Wanhal konnte sich auf seinen Lorbeeren ausruhen, unterrichtete - unter anderem Carl Czerny und Ignaz Pleyel -, musizierte mit Haydn, Mozart und seinem Lehrer Dittersdorf, und genoß in bescheidenen, aber wohl situierten Verhältnissen in Wien - ganz in der Nähe des Stephansdoms - seinen Lebensabend.

Stil

Wanhal ist einer der wichtigsten Komponisten der Zeit des Übergangs vom Spätbarock und dem empfindsamen Stil zur klassischen Ausgewogenheit. Seine frühen Symphonien klingen - wie die gleichzeitigen Kompositionen eines Joseph Haydn - oft nach »Sturm und Drang«, später stellt sich die stilbildende Drei- und Viersätzigkeit ein. Wobei Wanhal mehr noch als viele die Zeitgenossen Wert auf dramaturgisch vielfältige Durchführungsarbeit legt. In seiner Musik ist, könnte man nonchalant sagen, meist »viel los«. Das machte sie auch für kritische Geister wie Wolfgang Amadé Mozart interessant.

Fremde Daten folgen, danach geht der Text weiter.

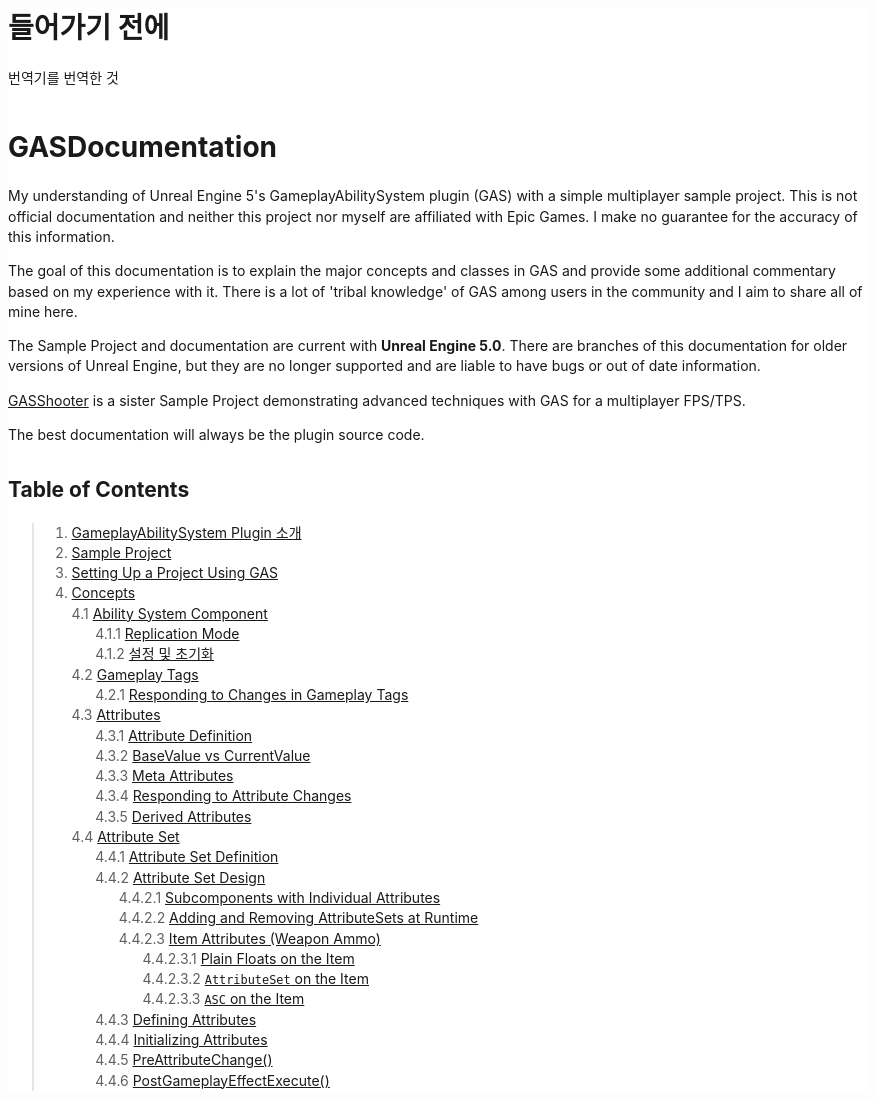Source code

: ﻿# 들어가기 전에
번역기를 번역한 것
 
# GASDocumentation
My understanding of Unreal Engine 5's GameplayAbilitySystem plugin (GAS) with a simple multiplayer sample project. This is not official documentation and neither this project nor myself are affiliated with Epic Games. I make no guarantee for the accuracy of this information.

The goal of this documentation is to explain the major concepts and classes in GAS and provide some additional commentary based on my experience with it. There is a lot of 'tribal knowledge' of GAS among users in the community and I aim to share all of mine here.

The Sample Project and documentation are current with **Unreal Engine 5.0**. There are branches of this documentation for older versions of Unreal Engine, but they are no longer supported and are liable to have bugs or out of date information.

[GASShooter](https://github.com/tranek/GASShooter) is a sister Sample Project demonstrating advanced techniques with GAS for a multiplayer FPS/TPS.

The best documentation will always be the plugin source code.

<a name="table-of-contents"></a>
## Table of Contents

> 1. [GameplayAbilitySystem Plugin 소개](#intro)
> 1. [Sample Project](#sp)
> 1. [Setting Up a Project Using GAS](#setup)
> 1. [Concepts](#concepts)  
>    4.1 [Ability System Component](#concepts-asc)  
>    &nbsp;&nbsp;&nbsp;&nbsp;&nbsp;&nbsp;4.1.1 [Replication Mode](#concepts-asc-rm)  
>    &nbsp;&nbsp;&nbsp;&nbsp;&nbsp;&nbsp;4.1.2 [설정 및 초기화](#concepts-asc-setup)  
>    4.2 [Gameplay Tags](#concepts-gt)  
>    &nbsp;&nbsp;&nbsp;&nbsp;&nbsp;&nbsp;4.2.1 [Responding to Changes in Gameplay Tags](#concepts-gt-change)  
>    4.3 [Attributes](#concepts-a)  
>    &nbsp;&nbsp;&nbsp;&nbsp;&nbsp;&nbsp;4.3.1 [Attribute Definition](#concepts-a-definition)  
>    &nbsp;&nbsp;&nbsp;&nbsp;&nbsp;&nbsp;4.3.2 [BaseValue vs CurrentValue](#concepts-a-value)  
>    &nbsp;&nbsp;&nbsp;&nbsp;&nbsp;&nbsp;4.3.3 [Meta Attributes](#concepts-a-meta)  
>    &nbsp;&nbsp;&nbsp;&nbsp;&nbsp;&nbsp;4.3.4 [Responding to Attribute Changes](#concepts-a-changes)  
>    &nbsp;&nbsp;&nbsp;&nbsp;&nbsp;&nbsp;4.3.5 [Derived Attributes](#concepts-a-derived)  
>    4.4 [Attribute Set](#concepts-as)  
>    &nbsp;&nbsp;&nbsp;&nbsp;&nbsp;&nbsp;4.4.1 [Attribute Set Definition](#concepts-as-definition)  
>    &nbsp;&nbsp;&nbsp;&nbsp;&nbsp;&nbsp;4.4.2 [Attribute Set Design](#concepts-as-design)  
>    &nbsp;&nbsp;&nbsp;&nbsp;&nbsp;&nbsp;&nbsp;&nbsp;&nbsp;&nbsp;&nbsp;&nbsp;4.4.2.1 [Subcomponents with Individual Attributes](#concepts-as-design-subcomponents)  
>    &nbsp;&nbsp;&nbsp;&nbsp;&nbsp;&nbsp;&nbsp;&nbsp;&nbsp;&nbsp;&nbsp;&nbsp;4.4.2.2 [Adding and Removing AttributeSets at Runtime](#concepts-as-design-addremoveruntime)  
>    &nbsp;&nbsp;&nbsp;&nbsp;&nbsp;&nbsp;&nbsp;&nbsp;&nbsp;&nbsp;&nbsp;&nbsp;4.4.2.3 [Item Attributes (Weapon Ammo)](#concepts-as-design-itemattributes)  
>    &nbsp;&nbsp;&nbsp;&nbsp;&nbsp;&nbsp;&nbsp;&nbsp;&nbsp;&nbsp;&nbsp;&nbsp;&nbsp;&nbsp;&nbsp;&nbsp;&nbsp;&nbsp;4.4.2.3.1 [Plain Floats on the Item](#concepts-as-design-itemattributes-plainfloats)  
>    &nbsp;&nbsp;&nbsp;&nbsp;&nbsp;&nbsp;&nbsp;&nbsp;&nbsp;&nbsp;&nbsp;&nbsp;&nbsp;&nbsp;&nbsp;&nbsp;&nbsp;&nbsp;4.4.2.3.2 [`AttributeSet` on the Item](#concepts-as-design-itemattributes-attributeset)  
>    &nbsp;&nbsp;&nbsp;&nbsp;&nbsp;&nbsp;&nbsp;&nbsp;&nbsp;&nbsp;&nbsp;&nbsp;&nbsp;&nbsp;&nbsp;&nbsp;&nbsp;&nbsp;4.4.2.3.3 [`ASC` on the Item](#concepts-as-design-itemattributes-asc)  
>    &nbsp;&nbsp;&nbsp;&nbsp;&nbsp;&nbsp;4.4.3 [Defining Attributes](#concepts-as-attributes)  
>    &nbsp;&nbsp;&nbsp;&nbsp;&nbsp;&nbsp;4.4.4 [Initializing Attributes](#concepts-as-init)  
>    &nbsp;&nbsp;&nbsp;&nbsp;&nbsp;&nbsp;4.4.5 [PreAttributeChange()](#concepts-as-preattributechange)  
>    &nbsp;&nbsp;&nbsp;&nbsp;&nbsp;&nbsp;4.4.6 [PostGameplayEffectExecute()](#concepts-as-postgameplayeffectexecute)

Mozart als Wanhal-Interpret.Mozart führte nachweislich ein Violinkonzert in B-Dur aus Wanhals Feder im Gepäck, als er Ende der Siebzigerjahre zu seiner großen Paris-Reise aufbrach.
Ich machte eine Symphonie, und spielte auf der Violine das Concert B dur von Wanhall mit allgemeinem Applaus.
So schrieb Mozart im Oktober 1777 an seinen Vater über einen Auftritt in Augsburg - schon kurz nach dem Aufbruch zu dieser Fahrt hatte er im niederösterreichischen Heiligenkreuz Station gemacht und nebst einem eigenen auch das Wanhal-Konzert gespielt.

Die Werke der Achtzigerjahre zeigen Wanhal als originellen Kopf, der unter dem Titel »Caprice-Sonaten« Werke publizierte, die den von ihm selbst gestellten, »klassischen « Form-Anspruch wieder sprengten und fantastische Blüten trieben, von Werk zu Werk - oft von imaginierten Programmen ausgehend - neu definieren. Die Sonaten tragen Titel wie Amoroso oder Dolente.